If one lap feels easy, do two with a short break (10 to 20 seconds) in between. Gradually build up, increasing the number of laps and decreasing the frequency of breaks, but do not overdo it on your first day — no more than 10 laps total.

“When it comes to swimming, it’s about consistency, so start from where you are,” said Cullen Jones, a four-time Olympic medalist who coaches youth swimming. “Make sure that what you’re doing is manageable. Have the mindset that you can do it again the next day or two days from now.”

Focus on form
If your last swim lesson was in grade school, here are a couple of tips to keep in mind. First, you want your body to be on top of the water as much as possible. The easiest way to do that is to keep your head down and look at the bottom of the pool.

“If you lift your head up and you look at the wall,” said Fares Ksebati, a founder and CEO of the app MySwimPro, “your legs are going to sink, and that’s going to create a lot of resistance.”

Your kick also helps you stay balanced on top of the water. In fact, unless you’re sprinting, kicking is more important for body position than for propulsion. Kick just enough to keep your hips and legs on top of the water so they don’t drag you down. “The biggest mistake beginner swimmers make is they kick too much,” Ksebati said. “The legs use the most blood, so if you kick a lot, you’re going to fatigue a lot more quickly.”
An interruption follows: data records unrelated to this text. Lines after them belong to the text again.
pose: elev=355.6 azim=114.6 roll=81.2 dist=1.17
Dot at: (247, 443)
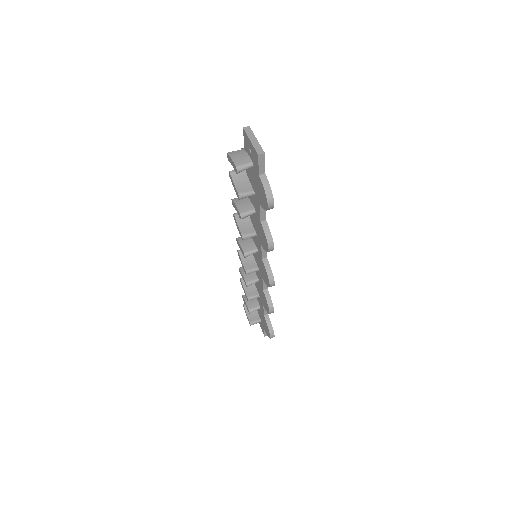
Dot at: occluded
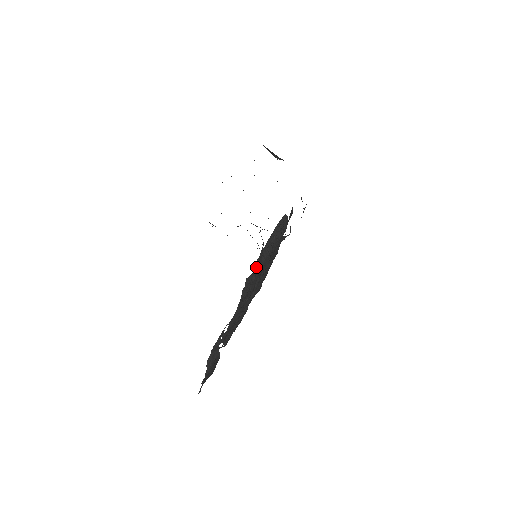
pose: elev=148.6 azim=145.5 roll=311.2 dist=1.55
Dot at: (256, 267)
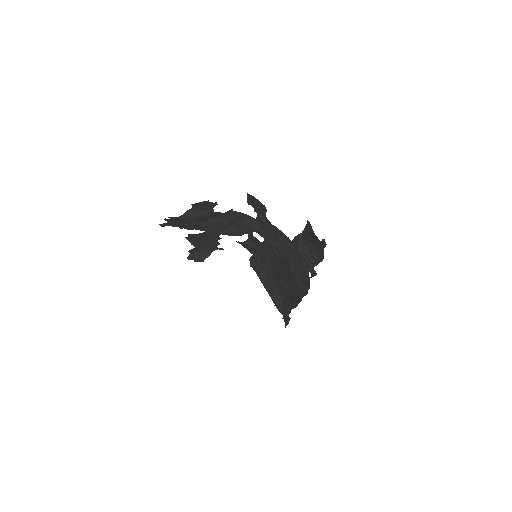
Dot at: (282, 310)
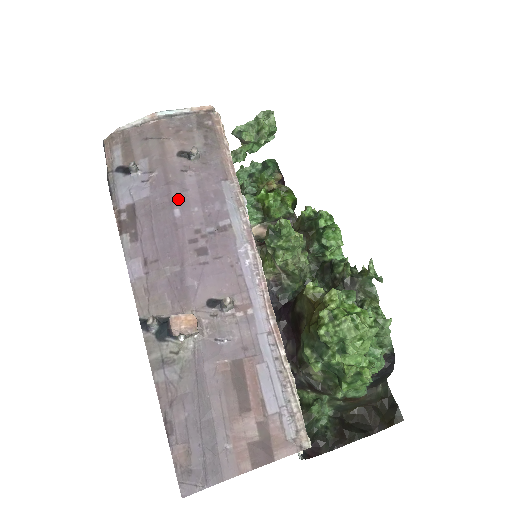
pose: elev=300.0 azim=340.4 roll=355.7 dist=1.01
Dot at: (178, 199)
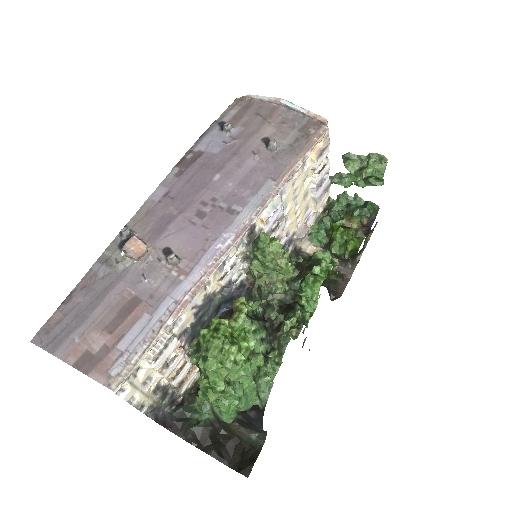
Dot at: (228, 169)
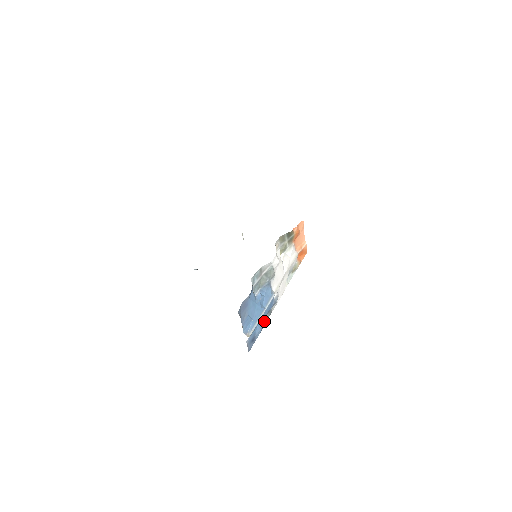
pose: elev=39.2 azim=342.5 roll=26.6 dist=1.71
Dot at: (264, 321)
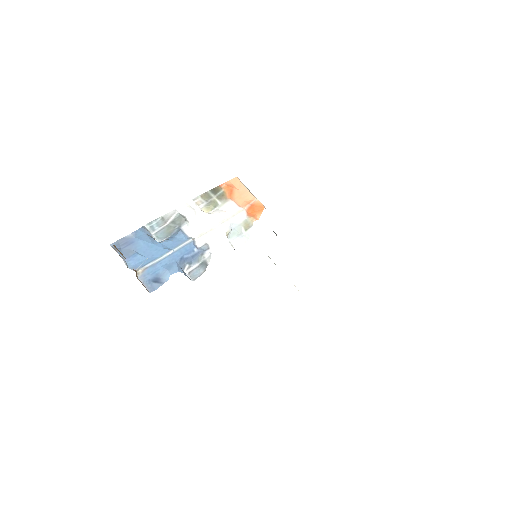
Dot at: (197, 274)
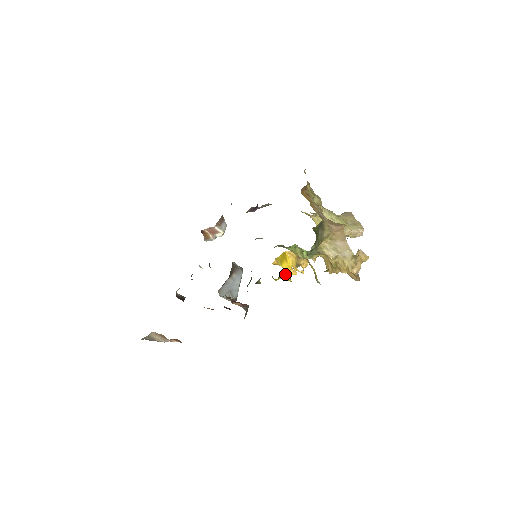
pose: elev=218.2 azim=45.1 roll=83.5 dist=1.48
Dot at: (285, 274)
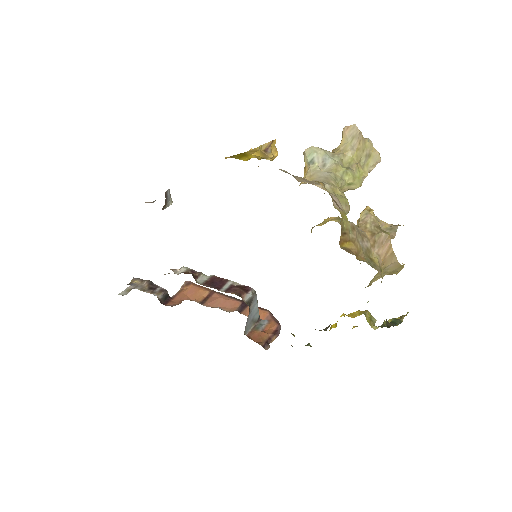
Dot at: occluded
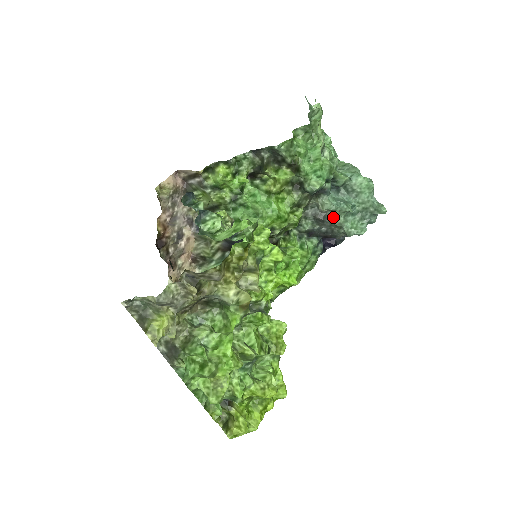
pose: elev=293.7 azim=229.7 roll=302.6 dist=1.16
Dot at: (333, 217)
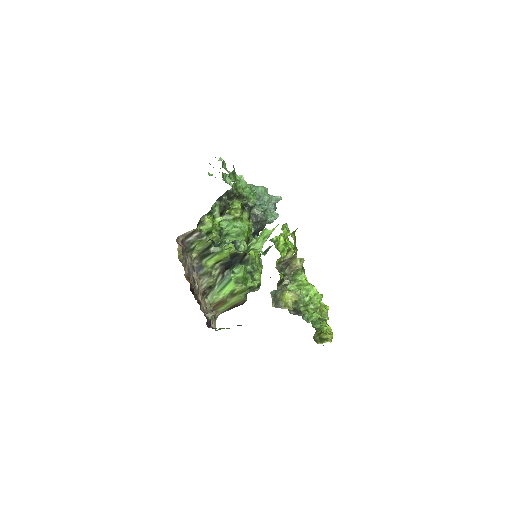
Dot at: (263, 216)
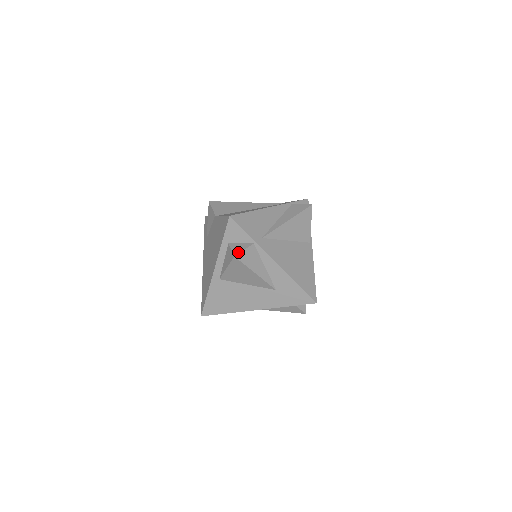
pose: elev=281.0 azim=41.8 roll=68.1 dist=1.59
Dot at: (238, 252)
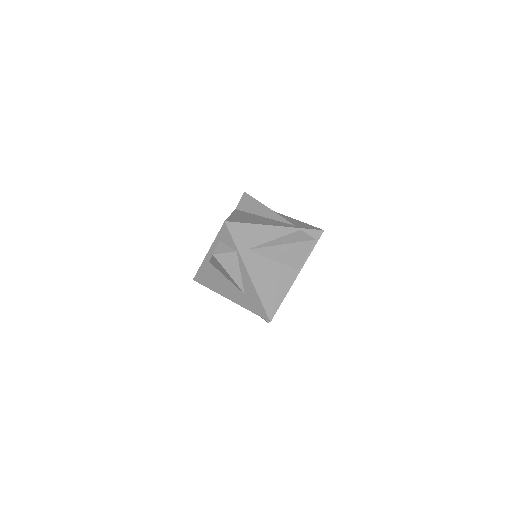
Dot at: (219, 252)
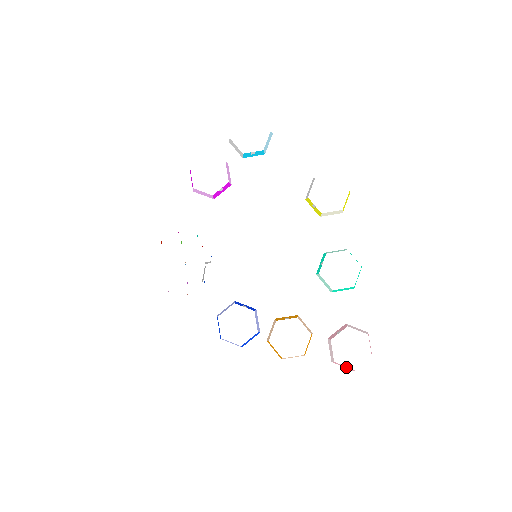
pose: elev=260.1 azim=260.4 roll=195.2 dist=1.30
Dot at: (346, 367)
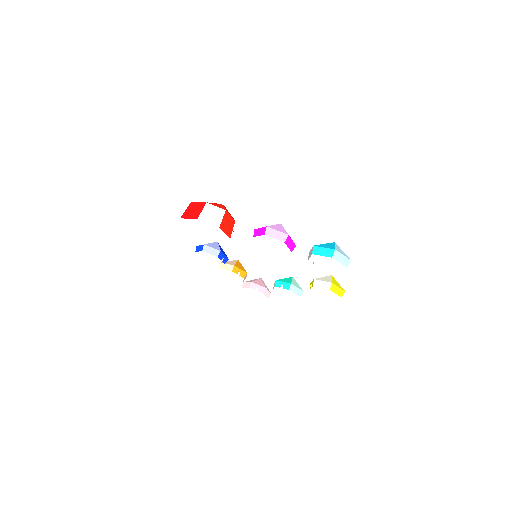
Dot at: occluded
If you are racing, then you can kick your legs into high gear, as Jones did in the 50m freestyle sprint at the 2012 Olympics. But when swimming for endurance or general fitness, imitate someone such as distance swimmer Katie Ledecky, whose legs barely make waves, to conserve energy and focus on balance and alignment.

Another beginner’s mistake is staying too flat in the water. Instead, you want to rock subtly from side to side. As your fingertips touch the surface, extend your arm as far as you can while rotating your hips and shoulders slightly. Try this on dry land: stand on your tiptoes with one arm stretched overhead. If you shift your hip and shoulder up and forward, you can probably reach a few inches higher. Now do that in the water.

Get into intervals
Once you can do eight laps easily, try some interval training. For serious swimmers, workouts are structured like weight training, broken into sets rather than going for 30 minutes straight.

To do this, you need to understand an interval formula used in almost all swim workouts. Intervals are usually described by two numbers: the number of repetitions and the distance in yards of each rep as a multiple of 25 (the length of the pool). Short rests are built in after every rep. For example, a 2x50 means swimming 50 yards (down and back), taking a 10-second break, and then swimming another lap. For a 4x25, swim the same distance, but rest every time you touch a side. A 1x100 means swimming two laps continuously and resting after. All three intervals are 100 yards total, but they’re swum at different rates.
When it comes to swimming, it’s about consistency, so start from where you are.
Tailor your intervals to your goals. If you want a higher-intensity workout, swim shorter intervals at a faster pace. If you want to work on endurance, swim longer distances at a slower pace with fewer breaks. For example, a 4x25 would typically be swum at a sprint, while a 1x100 is usually a slower, endurance-focused interval.

“If you swim the same pace every day,” Lepinski said, “you won’t get as much benefit.” For one, she added, interval training is more fun. “And two, it just challenges your heart a little bit better.”

Most of all, enjoy the process. For many swimmers, the water is not only a place to work out. It’s also a sanctuary. “It’s hard to be thinking about the stresses of the world when you are thinking about: ‘When’s my next breath? Where’s the end of the pool? What set am I on?’” Lepinski said.

“When we slip under the water, the world goes away.”